Sayangnya, di novel ini jawaban-jawaban Fyan untuk pertanyaan-pertanyaan terlalu cepat diamini oleh teman-temannya. Padahal saya berharap ada konflik kecil yang membuat persahabatan Fyan dengan salah satu diantara sahabat-sahabatnya itu merenggang, tapi kemudian happy ending, baikan lagi. Hidup tak selamanya berjalan mulus, bukan? Hehehe.
Meski demikian, saya tetap menyukai novel ini karena dari membaca novel ini saya mendapat pengetahuan baru mengenai tafsir ayat-ayat dalam Al Quran. Pada halaman paling belakang novel ini juga terdapat glosarium mengenai ayat-ayat Al Quran yang disebut dalam percakapan di novel. Saya juga jadi mengenal tentang Aramaic Code dari novel ini. Kalau penasaran dengan apa yang disebut Aramaic Code, silakan membaca novel ini, ya?

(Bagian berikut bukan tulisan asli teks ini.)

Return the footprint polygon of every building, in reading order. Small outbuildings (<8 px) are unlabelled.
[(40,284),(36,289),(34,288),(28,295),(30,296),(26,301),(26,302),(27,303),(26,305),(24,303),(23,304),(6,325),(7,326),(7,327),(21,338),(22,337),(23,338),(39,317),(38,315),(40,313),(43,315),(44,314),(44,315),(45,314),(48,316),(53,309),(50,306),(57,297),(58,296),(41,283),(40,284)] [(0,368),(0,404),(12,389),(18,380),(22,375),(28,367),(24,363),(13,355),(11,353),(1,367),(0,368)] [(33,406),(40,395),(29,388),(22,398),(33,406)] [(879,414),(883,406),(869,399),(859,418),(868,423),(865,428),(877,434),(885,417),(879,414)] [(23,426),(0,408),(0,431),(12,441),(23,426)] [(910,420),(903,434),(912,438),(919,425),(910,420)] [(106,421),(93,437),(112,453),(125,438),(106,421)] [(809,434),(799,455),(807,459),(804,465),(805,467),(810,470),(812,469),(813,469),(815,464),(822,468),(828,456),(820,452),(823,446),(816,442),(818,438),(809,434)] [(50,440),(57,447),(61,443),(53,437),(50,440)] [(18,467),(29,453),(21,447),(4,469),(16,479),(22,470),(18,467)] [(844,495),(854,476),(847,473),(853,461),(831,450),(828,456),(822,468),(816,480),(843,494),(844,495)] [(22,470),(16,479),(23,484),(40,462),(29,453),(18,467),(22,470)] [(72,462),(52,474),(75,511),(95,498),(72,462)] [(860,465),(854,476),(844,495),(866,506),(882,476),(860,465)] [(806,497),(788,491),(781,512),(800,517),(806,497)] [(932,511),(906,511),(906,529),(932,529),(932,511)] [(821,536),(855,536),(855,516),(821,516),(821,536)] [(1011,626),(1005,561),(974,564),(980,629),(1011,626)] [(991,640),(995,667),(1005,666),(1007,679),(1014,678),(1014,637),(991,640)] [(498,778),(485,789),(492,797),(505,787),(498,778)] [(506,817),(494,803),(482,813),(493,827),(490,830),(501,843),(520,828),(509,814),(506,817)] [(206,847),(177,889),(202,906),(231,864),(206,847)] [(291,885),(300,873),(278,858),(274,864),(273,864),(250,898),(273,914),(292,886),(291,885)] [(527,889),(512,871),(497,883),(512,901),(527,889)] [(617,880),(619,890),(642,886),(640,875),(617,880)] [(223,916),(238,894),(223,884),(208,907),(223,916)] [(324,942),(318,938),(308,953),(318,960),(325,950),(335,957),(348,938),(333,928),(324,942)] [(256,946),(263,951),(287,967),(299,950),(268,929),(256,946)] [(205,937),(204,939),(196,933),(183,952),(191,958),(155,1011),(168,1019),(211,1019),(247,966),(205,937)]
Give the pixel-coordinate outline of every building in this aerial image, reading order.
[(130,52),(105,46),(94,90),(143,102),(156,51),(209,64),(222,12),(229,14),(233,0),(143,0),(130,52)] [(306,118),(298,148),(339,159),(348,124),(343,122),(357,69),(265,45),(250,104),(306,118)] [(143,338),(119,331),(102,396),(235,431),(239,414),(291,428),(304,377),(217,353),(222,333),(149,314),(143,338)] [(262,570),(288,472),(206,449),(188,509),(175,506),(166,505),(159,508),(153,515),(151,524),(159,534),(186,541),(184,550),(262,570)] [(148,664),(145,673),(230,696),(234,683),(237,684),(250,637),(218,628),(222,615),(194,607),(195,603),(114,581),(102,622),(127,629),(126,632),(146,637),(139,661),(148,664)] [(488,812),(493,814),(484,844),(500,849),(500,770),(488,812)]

Novel Embun di Atas Daun Maple ini bisa didapatkan melalui penulisnya, Hadis Mevlana, yang bisa dikontak melalui media sosialnya:
- Email: mhadisona@yahoo.co.id.
- Facebook: (Hadis Mevlana).
Surabaya, 3 Agustus 2016
April Hamsa
Waah ceritanya menarik banget. Aku juga suka membaca cerita ttg perjuangan orang indo di luar mbak. Jadi kepingin menulis ttg suami sendiri. Hihihi
Hihihi hayuk mbak ditulis, kali aja bisa jd novel yg inspirasinya dari cerita suami sendiri 😀
Mba jadi Fyan akhirnya milih siapa Kiara atau saya #eh…pengagum rahasia?
Jd kepo nih hehe
Hayuk hayuk beli dan bca novelnya biar gak penasaran lagi 😀
Jadi penasaran sama bukunya. Bisa nih dimasukin ke list buku yang mau dibeli.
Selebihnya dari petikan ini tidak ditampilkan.